As I traveled from the airport to the hotel where we met, I noticed that almost every woman on the street past childhood was veiled, with at least her hair covered with a scarf, and in a not-small number of cases, covered head to toe in a long, flowing garment. I even observed a couple of women whose coverings were so thorough that I couldn't even see a slit for their eyes -- the fabric must have been thin enough for them to see through, but not for others to see in. The hotel had only a handful of female employees, mostly professional women who worked behind the desk. Only a couple of them wore no scarf.

The striking thing was that the meeting room where the primates' deliberations took place, the hotel's largest and principal conference room, was bedecked with several large paintings of half-naked women. It was a space that, in normal circumstances, apparently was used only by men. I found it striking that public expectations of women are modest dress and covering, yet there is evidently a rather different attitude toward men's entertainment.

These complex and conflicting gender expectations have something significant to do with attitudes there and in other parts of the world toward male homosexuality.

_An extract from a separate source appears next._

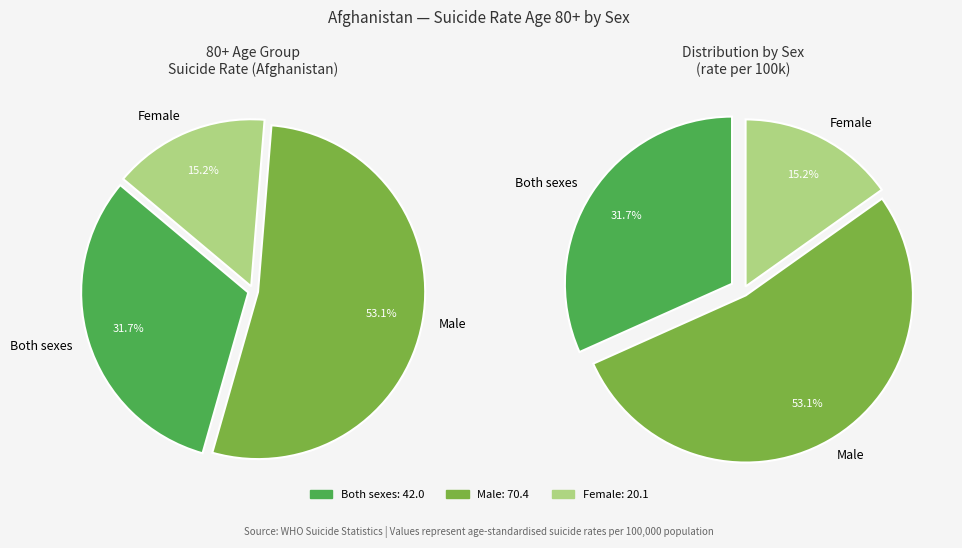

Is it true that Male is 53% of the pie?

True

The greatest difficulty in many cultures, including parts of North American society, is the perception that one of the partners in such a union must be acting like a woman -- and that is most definitely not a socially desirable status! It is an attitude directly involved in the handful of scriptural references to male homosexuality in the Hebrew Bible. The New Testament references have more to do with abusive and exploitative behavior.

At the same time, one could readily observe public behavior in Egypt that would be identified as same-sex affection in our own culture -- women and men holding hands with others of the same gender. Yet in that culture it is seen merely to express friendship and is not associated with sexuality.

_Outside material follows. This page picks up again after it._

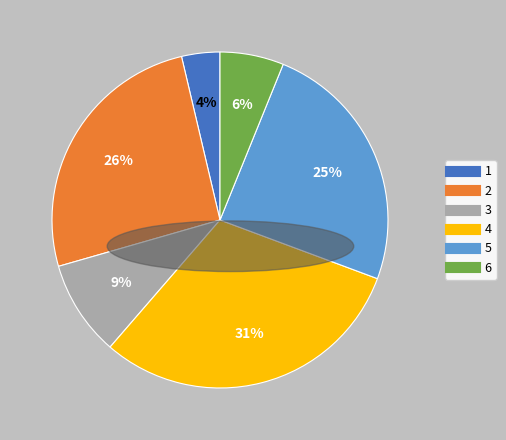

To the nearest percent, what is the difference between the 4 and 2 slice percentages?

5%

All of which is to suggest that all of us read Scripture through the lenses we have -- our cultural norms, our scientific understanding and our theological understanding of the purpose of marriage. We also privilege particular parts of Scripture in the way we build our lectionaries.

One morning at worship at the primates' meeting, we heard the reading from Corinthians that says women should be quiet in church and ask their husbands at home if they have questions (1Cor 14:33b-35). It was followed by the Gospel passage that recounts Salome and Herodias' request for the head of John the Baptist. I don't believe that section of the Gospel, alone, is ever read at Eucharist in the Episcopal Church -- because there is precious little good news in it.

I had one other pertinent encounter in Fort Worth, Texas, after the primates' meeting. I was greeting a long line of people at the end of the day of the reorganizing convention for the diocese. I spoke with a man in a wheelchair who appeared to have had a stroke.

The next person in line began by telling me that the guy in the wheelchair was a retired obstetrician/gynecologist and that "he's the most interesting gay man I know, and I'm proud to call him a friend." Rather an unusual conversation starter. And then he went on to say, "All of this is really about male supremacy, isn't it?" His words, not mine, but worth consideration.

There is no longer Jew or Greek, there is no longer slave or free, there is no longer male and female; for all of you are one in Christ Jesus. Galatians 3:28

-- The Most Rev. Katharine Jefferts Schori is presiding bishop of the Episcopal Church.


1 comment:

Janice Dean said...

I think what impresses me the most about Bishop Katherine is that she _always_ (no exaggeration) presents herself in a respectful, even-tempered, paced, considerate (i.e., marked by consideration) way. As a hotheaded woman of Irish descent, I am surprised over and over by how well this approach works. I believe this way of communicating is the single characteristic of our presiding bishop that impresses me most. We are so blessed to have her, and God certainly brought her to us at the right time.